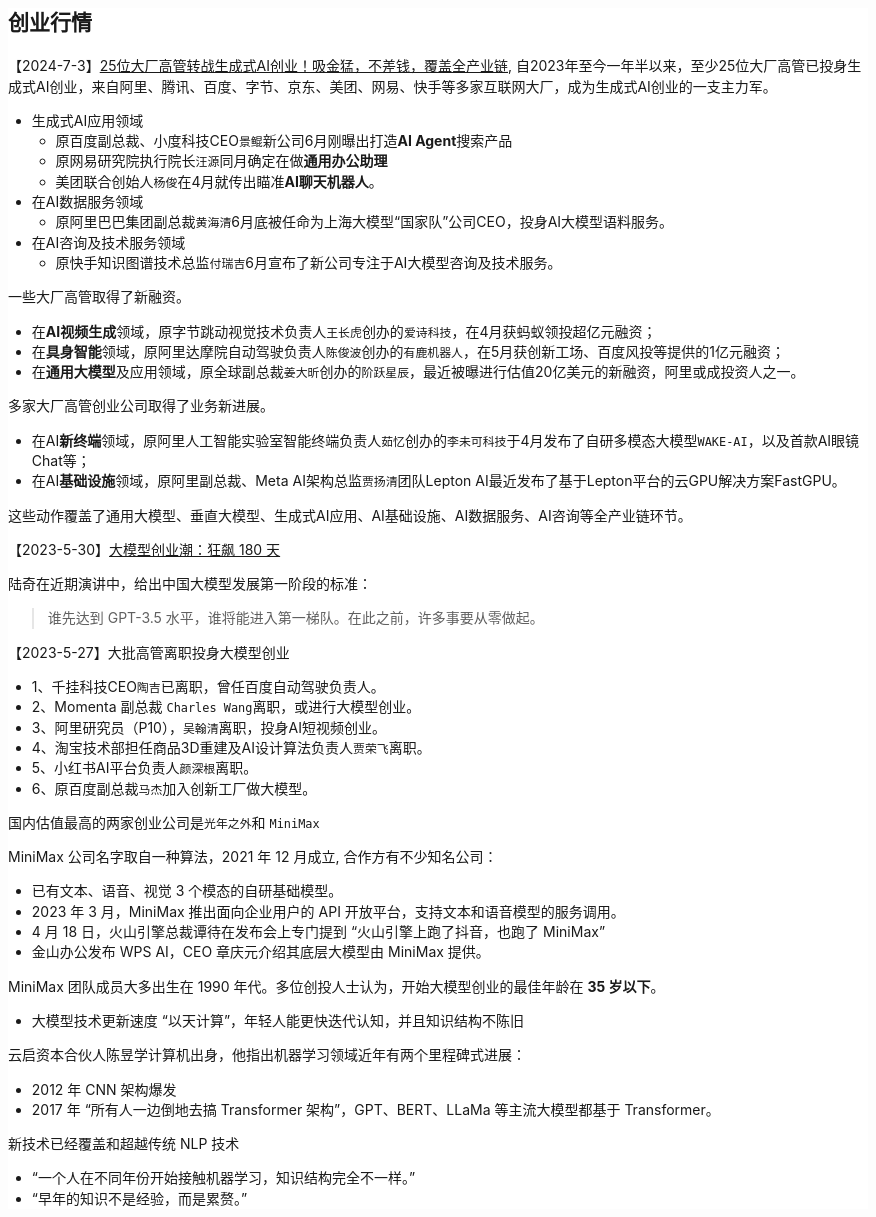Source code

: ## 创业行情

【2024-7-3】[25位大厂高管转战生成式AI创业！吸金猛，不差钱，覆盖全产业链](https://mp.weixin.qq.com/s/AGc18fxdnQjWiU_qS9eQEw), 自2023年至今一年半以来，至少25位大厂高管已投身生成式AI创业，来自阿里、腾讯、百度、字节、京东、美团、网易、快手等多家互联网大厂，成为生成式AI创业的一支主力军。
- 生成式AI应用领域
  - 原百度副总裁、小度科技CEO`景鲲`新公司6月刚曝出打造**AI Agent**搜索产品
  - 原网易研究院执行院长`汪源`同月确定在做**通用办公助理**
  - 美团联合创始人`杨俊`在4月就传出瞄准**AI聊天机器人**。
- 在AI数据服务领域
  - 原阿里巴巴集团副总裁`黄海清`6月底被任命为上海大模型“国家队”公司CEO，投身AI大模型语料服务。
- 在AI咨询及技术服务领域
  - 原快手知识图谱技术总监`付瑞吉`6月宣布了新公司专注于AI大模型咨询及技术服务。

一些大厂高管取得了新融资。
- 在**AI视频生成**领域，原字节跳动视觉技术负责人`王长虎`创办的`爱诗科技`，在4月获蚂蚁领投超亿元融资；
- 在**具身智能**领域，原阿里达摩院自动驾驶负责人`陈俊波`创办的`有鹿机器人`，在5月获创新工场、百度风投等提供的1亿元融资；
- 在**通用大模型**及应用领域，原全球副总裁`姜大昕`创办的`阶跃星辰`，最近被曝进行估值20亿美元的新融资，阿里或成投资人之一。

多家大厂高管创业公司取得了业务新进展。
- 在AI**新终端**领域，原阿里人工智能实验室智能终端负责人`茹忆`创办的`李未可科技`于4月发布了自研多模态大模型`WAKE-AI`，以及首款AI眼镜Chat等；
- 在AI**基础设施**领域，原阿里副总裁、Meta AI架构总监`贾扬清`团队Lepton AI最近发布了基于Lepton平台的云GPU解决方案FastGPU。

这些动作覆盖了通用大模型、垂直大模型、生成式AI应用、AI基础设施、AI数据服务、AI咨询等全产业链环节。


【2023-5-30】[大模型创业潮：狂飙 180 天](https://mp.weixin.qq.com/s/yodYn8oXDtHEzyRFZrICuw)

陆奇在近期演讲中，给出中国大模型发展第一阶段的标准：
> 谁先达到 GPT-3.5 水平，谁将能进入第一梯队。在此之前，许多事要从零做起。

【2023-5-27】大批高管离职投身大模型创业
- 1、千挂科技CEO`陶吉`已离职，曾任百度自动驾驶负责人。
- 2、Momenta 副总裁 `Charles Wang`离职，或进行大模型创业。
- 3、阿里研究员（P10），`吴翰清`离职，投身AI短视频创业。
- 4、淘宝技术部担任商品3D重建及AI设计算法负责人`贾荣飞`离职。
- 5、小红书AI平台负责人`颜深根`离职。
- 6、原百度副总裁`马杰`加入创新工厂做大模型。

国内估值最高的两家创业公司是`光年之外`和 `MiniMax`

MiniMax 公司名字取自一种算法，2021 年 12 月成立, 合作方有不少知名公司：
- 已有文本、语音、视觉 3 个模态的自研基础模型。
- 2023 年 3 月，MiniMax 推出面向企业用户的 API 开放平台，支持文本和语音模型的服务调用。
- 4 月 18 日，火山引擎总裁谭待在发布会上专门提到 “火山引擎上跑了抖音，也跑了 MiniMax”
- 金山办公发布 WPS AI，CEO 章庆元介绍其底层大模型由 MiniMax 提供。

MiniMax 团队成员大多出生在 1990 年代。多位创投人士认为，开始大模型创业的最佳年龄在 **35 岁以下**。
- 大模型技术更新速度 “以天计算”，年轻人能更快迭代认知，并且知识结构不陈旧

云启资本合伙人陈昱学计算机出身，他指出机器学习领域近年有两个里程碑式进展：
- 2012 年 CNN 架构爆发
- 2017 年 “所有人一边倒地去搞 Transformer 架构”，GPT、BERT、LLaMa 等主流大模型都基于 Transformer。

新技术已经覆盖和超越传统 NLP 技术
- “一个人在不同年份开始接触机器学习，知识结构完全不一样。”
- “早年的知识不是经验，而是累赘。”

→ **Request**
Word for word, restate the lines of the listing above starting at the line with "- 在AI**新终端**领域" and ending at the line with "- 金山办公发布 WPS AI，CEO 章庆元介绍其底层大模型由 MiniMax 提供。", and nothing outside them.

→ **Output for this exercise**
- 在AI**新终端**领域，原阿里人工智能实验室智能终端负责人`茹忆`创办的`李未可科技`于4月发布了自研多模态大模型`WAKE-AI`，以及首款AI眼镜Chat等；
- 在AI**基础设施**领域，原阿里副总裁、Meta AI架构总监`贾扬清`团队Lepton AI最近发布了基于Lepton平台的云GPU解决方案FastGPU。

这些动作覆盖了通用大模型、垂直大模型、生成式AI应用、AI基础设施、AI数据服务、AI咨询等全产业链环节。


【2023-5-30】[大模型创业潮：狂飙 180 天](https://mp.weixin.qq.com/s/yodYn8oXDtHEzyRFZrICuw)

陆奇在近期演讲中，给出中国大模型发展第一阶段的标准：
> 谁先达到 GPT-3.5 水平，谁将能进入第一梯队。在此之前，许多事要从零做起。

【2023-5-27】大批高管离职投身大模型创业
- 1、千挂科技CEO`陶吉`已离职，曾任百度自动驾驶负责人。
- 2、Momenta 副总裁 `Charles Wang`离职，或进行大模型创业。
- 3、阿里研究员（P10），`吴翰清`离职，投身AI短视频创业。
- 4、淘宝技术部担任商品3D重建及AI设计算法负责人`贾荣飞`离职。
- 5、小红书AI平台负责人`颜深根`离职。
- 6、原百度副总裁`马杰`加入创新工厂做大模型。

国内估值最高的两家创业公司是`光年之外`和 `MiniMax`

MiniMax 公司名字取自一种算法，2021 年 12 月成立, 合作方有不少知名公司：
- 已有文本、语音、视觉 3 个模态的自研基础模型。
- 2023 年 3 月，MiniMax 推出面向企业用户的 API 开放平台，支持文本和语音模型的服务调用。
- 4 月 18 日，火山引擎总裁谭待在发布会上专门提到 “火山引擎上跑了抖音，也跑了 MiniMax”
- 金山办公发布 WPS AI，CEO 章庆元介绍其底层大模型由 MiniMax 提供。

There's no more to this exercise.